Puerto Rico will skirt a catastrophic default on the vast majority of more than $1 billion in bond payments due in early January, an outcome that required island officials to raid cash set aside to pay other debts.
The financial maneuvers will allow the cash-strapped territory to escape default on all but $37.3 million owed to creditors, a relatively small default that marks the second time since August that it will have missed a bond payment.
The moves allow Puerto Rico to buy time as officials hope Congress will help restructure its staggering debt burden. But with the island suffering from a decade-long recession that has shrunk tax revenue and ignited a large migration to the mainland, officials said major defaults loom in May unless lawmakers give the territory an orderly process for restructuring its debt.
“The use of over $100 million in reserved funds to make debt service payments for several of the Commonwealth’s issuers should underscore that the Commonwealth is running out of options to pay its debt,” Melba Acosta Febo, president of Puerto Rico’s Government Development Bank, said in a statement.
As a territory, Puerto Rico lacks the option of bankruptcy that has been used successfully in cities and counties grappling with suffocating debt, including Detroit, Vallejo, Calif., and Jefferson County, Ala.
The Treasury Department has joined with Puerto Rican officials to press members of Congress to pass legislation enabling the commonwealth to seek Chapter 9 protection from creditors or create a financial control board that would have enough authority to coerce recalcitrant bondholders to join a restructuring plan.
“Today’s announcement that Puerto Rico will miss additional payments demonstrates the gravity of the Commonwealth’s fiscal crisis and the need for Congress to act now,” a Treasury spokesman said in a statement Wednesday. “Puerto Rico is at a dead end, shifting funds from one creditor to pay another and diverting money from already-depleted pension funds to pay both current bills and debt service.”
Congressional Republicans generally have opposed granting a bankruptcy option to Puerto Rico, which some members liken to a bailout even though it would not cost any taxpayer money. Others want Puerto Rico — which has slashed public pensions, cut jobs, and withheld income tax refunds to stay afloat financially — to do more to trim spending and free money to pay creditors.
Still, House Speaker Paul D. Ryan (R-Wis.) has said that the House would work to craft a legislative package by the end of March to deal with Puerto Rico’s financial problems — a pledge that has left some Puerto Rican leaders cold.
“These payments are due now,” Puerto Rico Gov. Alejandro Garcia Padilla said in a speech Wednesday.

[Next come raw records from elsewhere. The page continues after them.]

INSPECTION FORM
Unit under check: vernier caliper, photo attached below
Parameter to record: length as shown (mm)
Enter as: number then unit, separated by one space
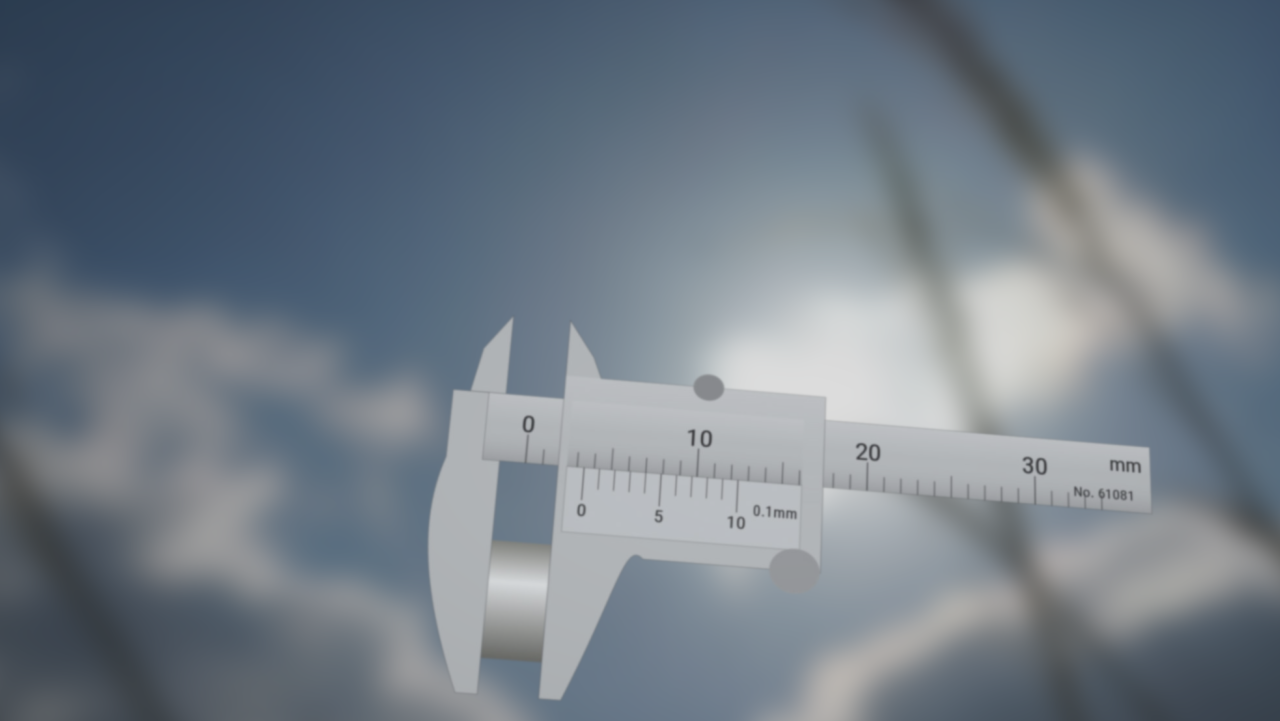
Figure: 3.4 mm
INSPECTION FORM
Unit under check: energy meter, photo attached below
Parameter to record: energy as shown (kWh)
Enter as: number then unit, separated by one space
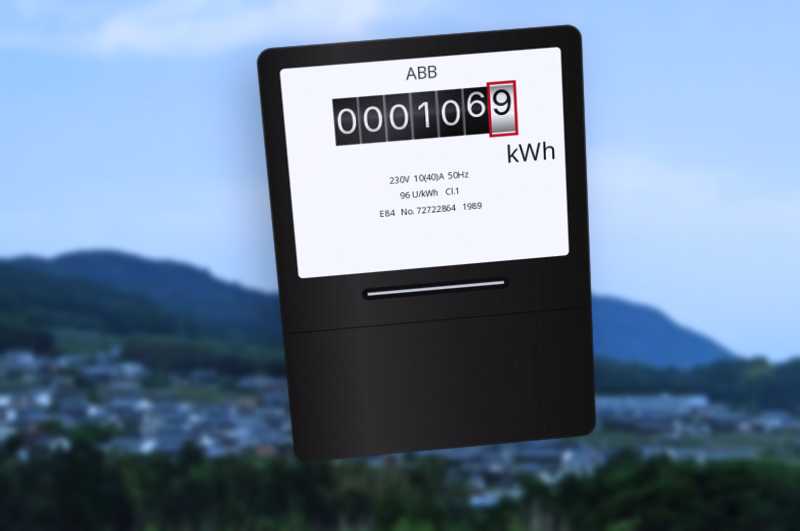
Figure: 106.9 kWh
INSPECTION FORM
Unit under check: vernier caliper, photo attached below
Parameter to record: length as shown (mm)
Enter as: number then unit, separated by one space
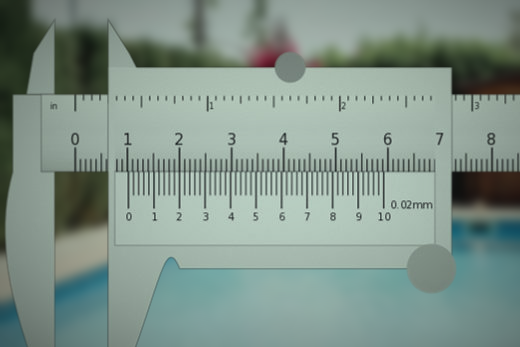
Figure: 10.2 mm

In late June, Garcia Padilla called the territory’s more than $70 billion debt “unpayable.” The debt had mounted over the years as a succession of leaders relied on loans to plug increasing budget shortfalls. The cycle of deficits and borrowing was exacerbated by the fact that Puerto Rican bonds were long seen as attractive because money that investors earned on them is shielded from federal, state and local taxes.
The island’s economy has been in free fall since 2006 when a lucrative tax break that lured manufacturers was phased out. Now, just 40 percent of adults in Puerto Rico are in the labor force. Unemployment has been in double digits for the past 15 years. The bleak economy has caused the largest migration of Puerto Ricans to the mainland since the 1950s.